Si j’avais compris, comme je le fais maintenant, qu’un si grand Roi habite ce petit palais de mon âme, il me semble que je ne l’aurais pas si souvent laissé seul. Quelquefois, du moins, je me serais tenue en sa présence, et surtout j’aurais pris soin que son palais soit moins sale. Quelle chose admirable ! Celui qui remplirait de sa grandeur mille mondes et bien davantage, se renfermer dans une si petite demeure ! Il est vrai, d’une part, qu’étant souverain Seigneur, il apporte avec lui la liberté, et de l’autre, qu’étant plein d’amour pour nous, il se fait à notre mesure.
Sachant bien qu’une âme débutante pourrait se troubler en se voyant, elle, si petite, destinée à contenir tant de grandeur, il ne se fait pas connaître immédiatement ; mais, peu à peu, il agrandit sa capacité à la mesure des dons qu’il se propose de placer en elle.
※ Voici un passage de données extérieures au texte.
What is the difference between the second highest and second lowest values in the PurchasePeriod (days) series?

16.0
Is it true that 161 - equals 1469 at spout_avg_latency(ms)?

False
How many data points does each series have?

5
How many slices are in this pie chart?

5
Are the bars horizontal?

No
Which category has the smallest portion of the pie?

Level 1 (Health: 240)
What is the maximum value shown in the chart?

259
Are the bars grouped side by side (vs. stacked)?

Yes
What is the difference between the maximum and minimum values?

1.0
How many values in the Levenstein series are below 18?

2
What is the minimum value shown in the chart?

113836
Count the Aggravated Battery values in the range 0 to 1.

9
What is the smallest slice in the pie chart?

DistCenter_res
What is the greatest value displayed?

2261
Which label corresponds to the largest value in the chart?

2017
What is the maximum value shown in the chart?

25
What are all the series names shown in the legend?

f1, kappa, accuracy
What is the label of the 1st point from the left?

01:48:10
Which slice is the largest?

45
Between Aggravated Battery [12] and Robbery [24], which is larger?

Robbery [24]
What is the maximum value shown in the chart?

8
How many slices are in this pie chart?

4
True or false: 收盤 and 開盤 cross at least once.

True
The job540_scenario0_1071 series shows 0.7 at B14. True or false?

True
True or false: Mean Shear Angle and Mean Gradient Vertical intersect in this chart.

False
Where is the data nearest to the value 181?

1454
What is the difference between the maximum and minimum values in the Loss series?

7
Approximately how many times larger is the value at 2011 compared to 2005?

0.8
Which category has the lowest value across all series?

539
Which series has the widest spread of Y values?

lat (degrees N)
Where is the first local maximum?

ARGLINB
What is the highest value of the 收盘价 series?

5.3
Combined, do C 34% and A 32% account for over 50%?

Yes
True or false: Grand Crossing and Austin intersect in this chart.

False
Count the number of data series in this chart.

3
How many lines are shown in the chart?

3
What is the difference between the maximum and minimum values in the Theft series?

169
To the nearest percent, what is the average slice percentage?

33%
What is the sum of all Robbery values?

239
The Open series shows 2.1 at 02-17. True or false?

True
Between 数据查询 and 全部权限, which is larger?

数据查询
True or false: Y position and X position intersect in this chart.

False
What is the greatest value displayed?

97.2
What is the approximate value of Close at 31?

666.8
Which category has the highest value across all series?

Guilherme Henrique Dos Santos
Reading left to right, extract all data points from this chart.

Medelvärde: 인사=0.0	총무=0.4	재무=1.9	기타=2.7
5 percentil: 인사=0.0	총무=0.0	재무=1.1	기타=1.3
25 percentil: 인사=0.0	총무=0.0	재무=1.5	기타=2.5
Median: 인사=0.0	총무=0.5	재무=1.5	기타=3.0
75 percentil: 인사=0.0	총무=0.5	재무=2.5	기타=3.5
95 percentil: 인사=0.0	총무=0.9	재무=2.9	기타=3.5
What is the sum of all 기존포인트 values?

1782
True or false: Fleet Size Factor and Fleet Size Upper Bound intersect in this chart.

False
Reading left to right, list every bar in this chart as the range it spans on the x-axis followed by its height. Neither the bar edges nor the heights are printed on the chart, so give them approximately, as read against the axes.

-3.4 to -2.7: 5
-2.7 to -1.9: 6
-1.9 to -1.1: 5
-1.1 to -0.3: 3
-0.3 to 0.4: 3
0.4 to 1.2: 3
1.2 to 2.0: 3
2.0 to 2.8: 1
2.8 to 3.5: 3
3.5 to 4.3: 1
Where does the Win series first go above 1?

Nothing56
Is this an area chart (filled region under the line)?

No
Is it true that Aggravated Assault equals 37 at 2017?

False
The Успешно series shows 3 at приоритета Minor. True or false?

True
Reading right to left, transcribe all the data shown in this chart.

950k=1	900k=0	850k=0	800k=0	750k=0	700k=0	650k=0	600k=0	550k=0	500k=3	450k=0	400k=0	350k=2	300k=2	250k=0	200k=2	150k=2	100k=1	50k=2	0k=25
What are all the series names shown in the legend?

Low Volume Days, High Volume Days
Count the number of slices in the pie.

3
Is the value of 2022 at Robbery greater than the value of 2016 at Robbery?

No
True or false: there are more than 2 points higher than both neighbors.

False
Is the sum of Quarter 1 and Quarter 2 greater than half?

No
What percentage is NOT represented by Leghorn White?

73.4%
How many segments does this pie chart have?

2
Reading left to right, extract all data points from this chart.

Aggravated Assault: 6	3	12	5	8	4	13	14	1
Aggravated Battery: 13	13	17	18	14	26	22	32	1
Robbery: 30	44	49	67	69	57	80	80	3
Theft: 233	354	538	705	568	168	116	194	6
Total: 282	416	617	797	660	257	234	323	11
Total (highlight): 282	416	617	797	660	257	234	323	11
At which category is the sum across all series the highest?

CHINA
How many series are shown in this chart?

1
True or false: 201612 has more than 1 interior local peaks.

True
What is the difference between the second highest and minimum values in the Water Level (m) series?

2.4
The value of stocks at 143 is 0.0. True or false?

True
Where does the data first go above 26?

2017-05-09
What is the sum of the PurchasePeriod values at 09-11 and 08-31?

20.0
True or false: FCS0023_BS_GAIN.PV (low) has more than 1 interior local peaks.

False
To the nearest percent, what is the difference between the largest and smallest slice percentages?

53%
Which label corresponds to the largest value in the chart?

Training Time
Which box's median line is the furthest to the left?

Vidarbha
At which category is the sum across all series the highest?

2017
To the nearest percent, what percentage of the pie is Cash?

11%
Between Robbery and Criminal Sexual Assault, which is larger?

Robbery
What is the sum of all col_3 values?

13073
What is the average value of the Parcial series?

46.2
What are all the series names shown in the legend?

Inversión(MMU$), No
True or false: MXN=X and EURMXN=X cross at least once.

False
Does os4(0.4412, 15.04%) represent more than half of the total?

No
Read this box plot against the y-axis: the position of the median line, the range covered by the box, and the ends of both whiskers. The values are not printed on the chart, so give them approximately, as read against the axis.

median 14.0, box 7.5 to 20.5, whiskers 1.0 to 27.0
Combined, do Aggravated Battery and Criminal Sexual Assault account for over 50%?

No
C’est le pouvoir qu’il a d’élargir ce palais de notre âme, qui me fait dire qu’il porte avec lui la liberté. Le point capital, c’est de lui en faire un don absolu et de le vider complètement, afin qu’il puisse garnir et dégarnir à son gré, comme dans une demeure qui lui appartient. Notre Seigneur a raison de vouloir qu’il en soit ainsi ; ne nous y refusons donc pas. Il ne veut pas forcer notre volonté, il reçoit ce qu’elle lui donne. Mais lui ne se donne entièrement que lorsque nous nous donnons entièrement nous-mêmes.
La chose est certaine, et si je vous la répète si souvent, c’est qu’elle est très importante. Tant que l’âme n’est pas toute à lui, déblayée de tout, il n’agit pas en elle. Du reste, je ne sais pas comment il pourrait le faire, lui qui aime tant l’ordre parfait. Si nous remplissons le palais de notre âme de gens vulgaires et de toutes sortes de babioles, comment le souverain pourra-t-il y trouver place avec sa cour ? C’est déjà beaucoup qu’il veuille bien s’arrêter quelques moments au milieu de tant d’encombrement.